Transcribed page contents:
>>>>>
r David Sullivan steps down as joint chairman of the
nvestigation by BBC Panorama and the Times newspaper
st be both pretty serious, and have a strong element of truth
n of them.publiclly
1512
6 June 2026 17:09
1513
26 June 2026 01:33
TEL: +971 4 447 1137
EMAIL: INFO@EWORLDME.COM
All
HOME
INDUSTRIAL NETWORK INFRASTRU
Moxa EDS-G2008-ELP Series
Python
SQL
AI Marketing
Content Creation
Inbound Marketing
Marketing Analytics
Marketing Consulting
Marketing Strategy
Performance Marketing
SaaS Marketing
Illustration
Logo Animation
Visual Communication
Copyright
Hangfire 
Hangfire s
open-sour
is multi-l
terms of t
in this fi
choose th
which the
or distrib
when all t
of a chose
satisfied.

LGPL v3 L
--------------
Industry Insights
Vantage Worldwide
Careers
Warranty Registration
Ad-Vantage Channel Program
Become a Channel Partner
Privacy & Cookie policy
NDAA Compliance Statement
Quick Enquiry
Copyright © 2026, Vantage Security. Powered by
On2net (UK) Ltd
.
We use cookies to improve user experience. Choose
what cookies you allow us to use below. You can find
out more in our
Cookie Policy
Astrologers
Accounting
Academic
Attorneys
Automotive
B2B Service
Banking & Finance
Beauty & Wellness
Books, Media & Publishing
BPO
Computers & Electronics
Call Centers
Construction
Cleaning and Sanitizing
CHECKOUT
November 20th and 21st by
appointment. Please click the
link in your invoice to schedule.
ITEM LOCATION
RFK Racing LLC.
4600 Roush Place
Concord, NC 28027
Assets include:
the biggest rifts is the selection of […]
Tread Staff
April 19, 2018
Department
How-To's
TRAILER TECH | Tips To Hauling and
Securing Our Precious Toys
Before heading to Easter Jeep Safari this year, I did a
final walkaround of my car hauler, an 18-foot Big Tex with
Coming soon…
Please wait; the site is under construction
<<<<<
**YOUR OBJECTIVE:**
Please copy out every line of the records above word for word, keeping the original order.

**TASK OUTPUT:**
r David Sullivan steps down as joint chairman of the
nvestigation by BBC Panorama and the Times newspaper
st be both pretty serious, and have a strong element of truth
n of them.publiclly
1512
6 June 2026 17:09
1513
26 June 2026 01:33
TEL: +971 4 447 1137
EMAIL: INFO@EWORLDME.COM
All
HOME
INDUSTRIAL NETWORK INFRASTRU
Moxa EDS-G2008-ELP Series
Python
SQL
AI Marketing
Content Creation
Inbound Marketing
Marketing Analytics
Marketing Consulting
Marketing Strategy
Performance Marketing
SaaS Marketing
Illustration
Logo Animation
Visual Communication
Copyright
Hangfire 
Hangfire s
open-sour
is multi-l
terms of t
in this fi
choose th
which the
or distrib
when all t
of a chose
satisfied.

LGPL v3 L
--------------
Industry Insights
Vantage Worldwide
Careers
Warranty Registration
Ad-Vantage Channel Program
Become a Channel Partner
Privacy & Cookie policy
NDAA Compliance Statement
Quick Enquiry
Copyright © 2026, Vantage Security. Powered by
On2net (UK) Ltd
.
We use cookies to improve user experience. Choose
what cookies you allow us to use below. You can find
out more in our
Cookie Policy
Astrologers
Accounting
Academic
Attorneys
Automotive
B2B Service
Banking & Finance
Beauty & Wellness
Books, Media & Publishing
BPO
Computers & Electronics
Call Centers
Construction
Cleaning and Sanitizing
CHECKOUT
November 20th and 21st by
appointment. Please click the
link in your invoice to schedule.
ITEM LOCATION
RFK Racing LLC.
4600 Roush Place
Concord, NC 28027
Assets include:
the biggest rifts is the selection of […]
Tread Staff
April 19, 2018
Department
How-To's
TRAILER TECH | Tips To Hauling and
Securing Our Precious Toys
Before heading to Easter Jeep Safari this year, I did a
final walkaround of my car hauler, an 18-foot Big Tex with
Coming soon…
Please wait; the site is under construction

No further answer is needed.